How DID Lucy Walk?
"Lucy" is the three million year old fossil discovered in the Afar region of Ethiopia in 1974 by Don Johanson. For more than three decades this remarkable find, which has told us so much about out origins, has been the subject of controversy. A forty percent complete skeleton, many of her large bones had been preserved through fossilization and from these, and in particular the femur (thigh bone) and pelvis, we know she stood upright and moved about on two legs and it was claimed she walked in the same manner as humans today: a straight legged stride, knees extended, posture upright. But not everyone agrees.
Other researchers noted some critical bones were missing or shaped slightly differently than the same bones in humans today and from this they concluded Lucy walked with bent knees and her upper body bent forward slightly at the hips.
This argument was not settled but rather prolonged by the discovery, in 1978, of a sixty foot long trail of footprints at Laetoli in Tanzania. These foot prints predated Lucy by almost half a million years and were formed in a most fortuitous way: one day nearly 3.5 million years ago a volcano in what is now Tanzania, in East Africa, was erupting and light ash was falling, like snow, over a wide area.
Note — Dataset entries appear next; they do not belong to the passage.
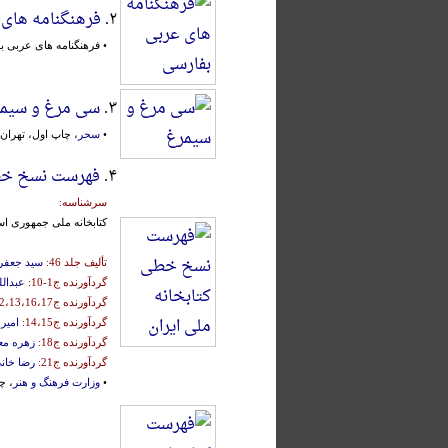
۲.
فرهنگنامه های 
• فرهنگنامه های عربی 
۳.
سی مرغ و سیم
•
سحر
، چاپ اول، تهران، ۱۳۵۹ش
۴.
فهرست نسخ خطی
سرشناسه:
کتابخانه‌ ملی‌ جمهوری‌ اس
تألیف جلد 46:
سید جعفر 
گردآورنده ج1-10:
عبدالل
گردآورنده ج12،13،16،17:
گردآورنده ج14،15:
امیر
گردآورنده ج18:
زهره مع
گردآورنده ج21:
رضا خانی
•
وزارت فرهنگ و هنر
، چاپ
The ash was several inches deep when two individuals (and maybe a third) walked on their two legs through the ash, leaving their footprints in the ash. Birds scampered across the ash also, as did a variety of four legged animals.
A very light rain was falling at the time, so the ash was the consistency of moist sand or mud. Foot impressions were left in the ash, which soon set up like concrete and hardened, preserving the footprints. Millions of years of sediments covered the area of the ash fall until uncovered in 1978 by a team led by Mary Leakey. The footprints of interest to us were clearly distinguishable from those of the birds and the four legged animals, and proved there were animals walking upright on two legs nearly half a million years before Lucy.
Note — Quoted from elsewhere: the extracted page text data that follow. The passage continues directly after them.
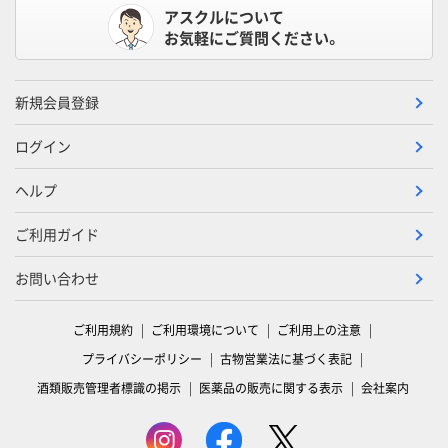
アスクルについて
お気軽にご質問ください。
新規会員登録
ログイン
ヘルプ
ご利用ガイド
お問い合わせ
ご利用規約
ご利用環境について
ご利用上の注意
プライバシーポリシー
古物営業法に基づく表記
酒類販売管理者標識の掲示
医薬品の販売に関する表示
会社案内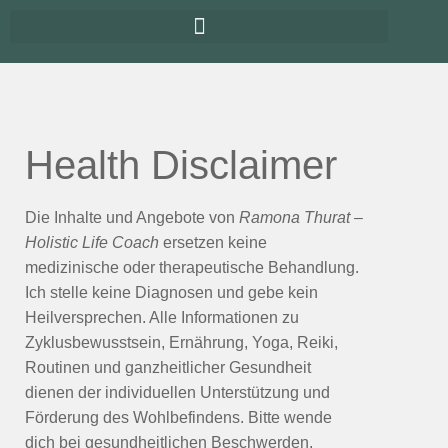
Health Disclaimer
Die Inhalte und Angebote von
Ramona Thurat –
Holistic Life Coach
ersetzen keine
medizinische oder therapeutische Behandlung.
Ich stelle keine Diagnosen und gebe kein
Heilversprechen. Alle Informationen zu
Zyklusbewusstsein, Ernährung, Yoga, Reiki,
Routinen und ganzheitlicher Gesundheit
dienen der individuellen Unterstützung und
Förderung des Wohlbefindens. Bitte wende
dich bei gesundheitlichen Beschwerden,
Some scientists claimed the foot prints were almost indistinguishable from those of modern humans, leaving clear impressions of heel and toe, and thus proving Lucy (and the fellow members of her species, Australopithecus afarensis) walked then as we do today. Others asserted the prints were indistinct and did not establish the characteristics of a fully extended stride, a deep heel strike and a nearly as deep (as when impressed on wet sand or moistened volcanic ash) "toe off", the impression left by the ball of the foot and toes when one, while walking, pushes off and shifts weight to the other leg.
In the meantime, older fossils (but not as complete as Lucy) have been found, with strong indications they walked upright and were not quadrupeds, knuckle walking as do our closest relatives, gorillas and chimps. But HOW Lucy walked then, fully upright and legs extended, or slightly stooped and bent at the knee, is still an open question, awaiting more evidence.